“No puede ser”, dijo varias veces. Era agosto y estábamos en la casa
de veraneo de Torrelles de Foix, como cada año. Mi padre se mostraba más
callado que de costumbre, como distraído, pero, a pesar de mi corta edad, yo
sabía que no se debía a ningún problema familiar, porque conocía sus tics y
llevaba unos días que, a la hora del desayuno, sentado en la hamaca grande, lo
veía levantar la vista mientras bebía su café con leche y, de manera
inconsciente, hacía rayas con el canto de la suela de sus alpargatas en el
suelo de tierra frente a la puerta de casa. Cuando hacía eso, yo sabía que le
estaba dando vueltas a una idea y me gustaba estar cerca de él porque en
cualquier momento podía bajar de aquella nube y soltarme una de las suyas, una
de aquellas ocurrencias que o bien me hacían sentir orgulloso de ser su hijo o hacían
que me partiese de risa porque su humor se situaba entre La Codorniz y Groucho
Marx. “No puede ser”, dijo, al fin. “He
leído que Santiago Amón afirma que en España no cabe un tonto más y no es por
llevarle la contraria, pero no acabo yo de ver que eso sea así de exacto.
Entiendo el sentido en que lo dice y hasta ahí estaría de acuerdo con él. Por
otro lado, siempre se ha dicho que el número de imbéciles es infinito. Pienso que, si todo en la vida está
relacionado con las matemáticas, tiene que haber una fórmula que dé sentido a
estas dos afirmaciones, que las complete, que las resuma”. Recuerdo que me pilló de improviso y estuve a
punto de atragantarme con un pedazo de tostada con sobrasada y cuando me
recuperé le pregunté si estaba seguro de que los imbéciles guardaban alguna
relación con las matemáticas. No me contestó. Me miró como si le hubiera hecho
una pregunta absurda e hizo una de aquellas imperceptibles muecas de
desaprobación que me encendían las orejas de vergüenza. “Vamos a buscar
caracoles”, me dijo de repente y se metió en casa para coger los cayados y unas
bolsas.

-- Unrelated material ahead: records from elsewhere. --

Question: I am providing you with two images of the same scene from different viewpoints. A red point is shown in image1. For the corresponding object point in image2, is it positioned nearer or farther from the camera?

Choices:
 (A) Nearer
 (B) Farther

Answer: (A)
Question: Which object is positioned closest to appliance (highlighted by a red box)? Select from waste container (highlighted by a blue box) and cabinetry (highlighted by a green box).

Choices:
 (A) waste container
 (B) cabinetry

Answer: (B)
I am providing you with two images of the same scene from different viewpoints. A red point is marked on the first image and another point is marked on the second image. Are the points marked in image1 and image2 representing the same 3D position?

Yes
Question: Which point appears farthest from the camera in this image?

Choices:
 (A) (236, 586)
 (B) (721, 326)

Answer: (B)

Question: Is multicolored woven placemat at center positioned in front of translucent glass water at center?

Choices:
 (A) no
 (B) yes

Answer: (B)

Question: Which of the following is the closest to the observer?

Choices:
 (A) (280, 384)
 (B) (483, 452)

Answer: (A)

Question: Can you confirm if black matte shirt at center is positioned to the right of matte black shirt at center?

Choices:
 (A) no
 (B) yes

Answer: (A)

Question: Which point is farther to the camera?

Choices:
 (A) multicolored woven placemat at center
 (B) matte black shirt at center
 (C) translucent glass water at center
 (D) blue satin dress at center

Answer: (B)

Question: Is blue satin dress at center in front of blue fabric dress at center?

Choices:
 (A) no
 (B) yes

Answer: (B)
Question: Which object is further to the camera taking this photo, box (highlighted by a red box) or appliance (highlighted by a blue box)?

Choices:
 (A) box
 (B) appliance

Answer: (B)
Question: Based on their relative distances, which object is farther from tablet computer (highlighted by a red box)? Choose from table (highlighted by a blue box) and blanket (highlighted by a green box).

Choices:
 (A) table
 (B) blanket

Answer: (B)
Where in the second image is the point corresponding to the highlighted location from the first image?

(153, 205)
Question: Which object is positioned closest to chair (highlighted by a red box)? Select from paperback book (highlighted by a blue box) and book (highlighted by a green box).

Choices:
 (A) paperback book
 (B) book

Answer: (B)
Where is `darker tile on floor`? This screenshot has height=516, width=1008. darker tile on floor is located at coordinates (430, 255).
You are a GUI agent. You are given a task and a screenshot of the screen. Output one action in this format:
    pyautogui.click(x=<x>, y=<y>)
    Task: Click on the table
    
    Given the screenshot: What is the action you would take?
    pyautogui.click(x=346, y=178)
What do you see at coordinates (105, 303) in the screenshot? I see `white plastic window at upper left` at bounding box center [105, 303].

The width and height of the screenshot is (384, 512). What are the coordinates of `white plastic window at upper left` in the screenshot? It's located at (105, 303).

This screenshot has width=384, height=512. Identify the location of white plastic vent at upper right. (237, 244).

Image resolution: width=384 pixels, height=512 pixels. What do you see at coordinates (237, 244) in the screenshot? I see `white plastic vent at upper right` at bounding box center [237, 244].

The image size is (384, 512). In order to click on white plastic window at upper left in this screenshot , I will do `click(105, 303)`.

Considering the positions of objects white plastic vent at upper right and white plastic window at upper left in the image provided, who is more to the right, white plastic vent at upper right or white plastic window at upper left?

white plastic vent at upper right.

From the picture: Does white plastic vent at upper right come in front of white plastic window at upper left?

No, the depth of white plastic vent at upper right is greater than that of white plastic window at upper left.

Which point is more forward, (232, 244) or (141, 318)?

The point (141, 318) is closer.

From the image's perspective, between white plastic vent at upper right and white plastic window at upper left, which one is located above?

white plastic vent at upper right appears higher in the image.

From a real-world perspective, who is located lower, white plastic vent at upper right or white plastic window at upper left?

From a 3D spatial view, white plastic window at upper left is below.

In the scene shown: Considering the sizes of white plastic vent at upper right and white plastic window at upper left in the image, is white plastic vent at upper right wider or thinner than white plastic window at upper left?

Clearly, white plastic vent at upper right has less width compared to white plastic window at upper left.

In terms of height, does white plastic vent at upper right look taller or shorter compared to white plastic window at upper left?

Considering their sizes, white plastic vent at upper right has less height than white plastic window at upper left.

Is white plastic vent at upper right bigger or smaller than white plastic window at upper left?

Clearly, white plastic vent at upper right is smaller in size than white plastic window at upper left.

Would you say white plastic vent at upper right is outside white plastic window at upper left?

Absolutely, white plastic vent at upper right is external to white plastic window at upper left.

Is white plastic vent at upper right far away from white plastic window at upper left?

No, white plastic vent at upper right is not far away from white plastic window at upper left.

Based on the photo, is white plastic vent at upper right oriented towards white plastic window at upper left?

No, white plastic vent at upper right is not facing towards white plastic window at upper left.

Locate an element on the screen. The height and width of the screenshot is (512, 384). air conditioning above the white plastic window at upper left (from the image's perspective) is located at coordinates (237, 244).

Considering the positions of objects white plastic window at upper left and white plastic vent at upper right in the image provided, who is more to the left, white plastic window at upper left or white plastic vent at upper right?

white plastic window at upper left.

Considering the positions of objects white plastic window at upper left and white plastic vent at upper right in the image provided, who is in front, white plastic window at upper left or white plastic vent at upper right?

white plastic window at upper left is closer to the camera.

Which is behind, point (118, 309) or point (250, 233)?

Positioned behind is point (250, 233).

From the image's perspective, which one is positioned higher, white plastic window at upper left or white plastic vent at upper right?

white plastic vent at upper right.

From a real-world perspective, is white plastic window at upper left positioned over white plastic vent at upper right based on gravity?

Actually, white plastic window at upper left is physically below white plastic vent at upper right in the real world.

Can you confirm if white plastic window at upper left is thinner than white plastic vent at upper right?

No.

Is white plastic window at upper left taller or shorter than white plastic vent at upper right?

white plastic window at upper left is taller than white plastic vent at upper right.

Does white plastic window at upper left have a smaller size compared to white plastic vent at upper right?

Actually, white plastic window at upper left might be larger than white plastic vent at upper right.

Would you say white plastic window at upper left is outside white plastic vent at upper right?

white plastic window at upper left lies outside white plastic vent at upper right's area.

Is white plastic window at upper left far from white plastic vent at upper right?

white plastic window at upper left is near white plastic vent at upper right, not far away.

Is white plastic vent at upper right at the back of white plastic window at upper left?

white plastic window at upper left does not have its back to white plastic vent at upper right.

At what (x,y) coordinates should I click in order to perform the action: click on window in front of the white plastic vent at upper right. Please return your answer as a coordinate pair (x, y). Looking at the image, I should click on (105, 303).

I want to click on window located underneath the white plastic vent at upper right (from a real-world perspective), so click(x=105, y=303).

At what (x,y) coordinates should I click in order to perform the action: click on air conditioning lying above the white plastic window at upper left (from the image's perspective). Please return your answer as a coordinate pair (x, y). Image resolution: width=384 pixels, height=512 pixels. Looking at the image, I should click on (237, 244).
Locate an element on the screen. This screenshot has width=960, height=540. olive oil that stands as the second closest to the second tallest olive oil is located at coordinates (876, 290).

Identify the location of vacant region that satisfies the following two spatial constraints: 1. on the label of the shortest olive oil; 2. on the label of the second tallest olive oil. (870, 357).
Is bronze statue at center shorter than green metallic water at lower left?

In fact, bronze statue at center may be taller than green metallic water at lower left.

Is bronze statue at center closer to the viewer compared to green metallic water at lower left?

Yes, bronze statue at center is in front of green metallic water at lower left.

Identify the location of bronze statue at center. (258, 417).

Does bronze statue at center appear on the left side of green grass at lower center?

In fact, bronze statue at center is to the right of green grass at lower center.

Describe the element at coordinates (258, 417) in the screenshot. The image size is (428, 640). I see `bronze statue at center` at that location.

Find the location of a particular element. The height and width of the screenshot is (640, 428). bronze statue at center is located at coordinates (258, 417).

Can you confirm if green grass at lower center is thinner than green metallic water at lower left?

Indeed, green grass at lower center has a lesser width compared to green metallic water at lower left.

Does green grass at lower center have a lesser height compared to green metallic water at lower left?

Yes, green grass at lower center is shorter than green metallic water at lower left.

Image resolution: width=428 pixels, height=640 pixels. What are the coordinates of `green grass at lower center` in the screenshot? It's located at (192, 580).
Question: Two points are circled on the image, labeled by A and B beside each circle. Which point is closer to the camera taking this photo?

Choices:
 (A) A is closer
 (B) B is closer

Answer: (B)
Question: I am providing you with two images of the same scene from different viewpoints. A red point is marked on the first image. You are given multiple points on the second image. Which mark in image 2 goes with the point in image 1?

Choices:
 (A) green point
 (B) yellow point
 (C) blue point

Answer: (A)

Yo cogí las cantimploras, le di un beso a mi madre y nos fuimos los dos
caminando, calle abajo, hasta meternos por los caminos de carro, recogiendo de
entre las piedras de los márgenes todo lo que tuviera cuernos hasta que
llegamos a La Font d’Andorra (tardé cincuenta años en descubrir que en realidad
se llama La Font d’en Torra y ahora ya me parece tarde para cambiarle el
nombre). La fuente está bajo unos plataneros gigantescos y a su sombra el
verano no existe. Uno sabe que el calor seco del campo sigue abrasando ahí
fuera porque las chicharras son las dueñas del silencio y cantan su raca-raca
sin parar. Es el estruendo silencioso del campo: ni molesta ni sobra. Pero
aquella sombra es terapéutica e inspiradora. “¡Eureka!”, dijo al fin mi
padre y creo recordar que las chicharras y yo guardamos un silencio de respeto mientras
él cogía una ramita del suelo y dibujaba allí mismo una fórmula que jamás
olvidaré porque atisbo que concentra en sí misma el todo y la nada, la
explicación última a tanta duda humana: *NDI = ∞ + 1. Lamentablemente, el farragoso desarrollo de esta fórmula, que se guardó
en secreto y me fue entregado en una libretita de espiral, se perdió en uno de los
tantos traslados de piso que han adornado mi vida y jamás podrá ser legado a la
comunidad científica, ni para que lo despanzurren ni para que sirva de faro y
guía de la Humanidad. Pero tenía que dar fe de que yo fui testigo del momento
en que vio la luz de este mundo y de quién fue su inventor. Era mi deber.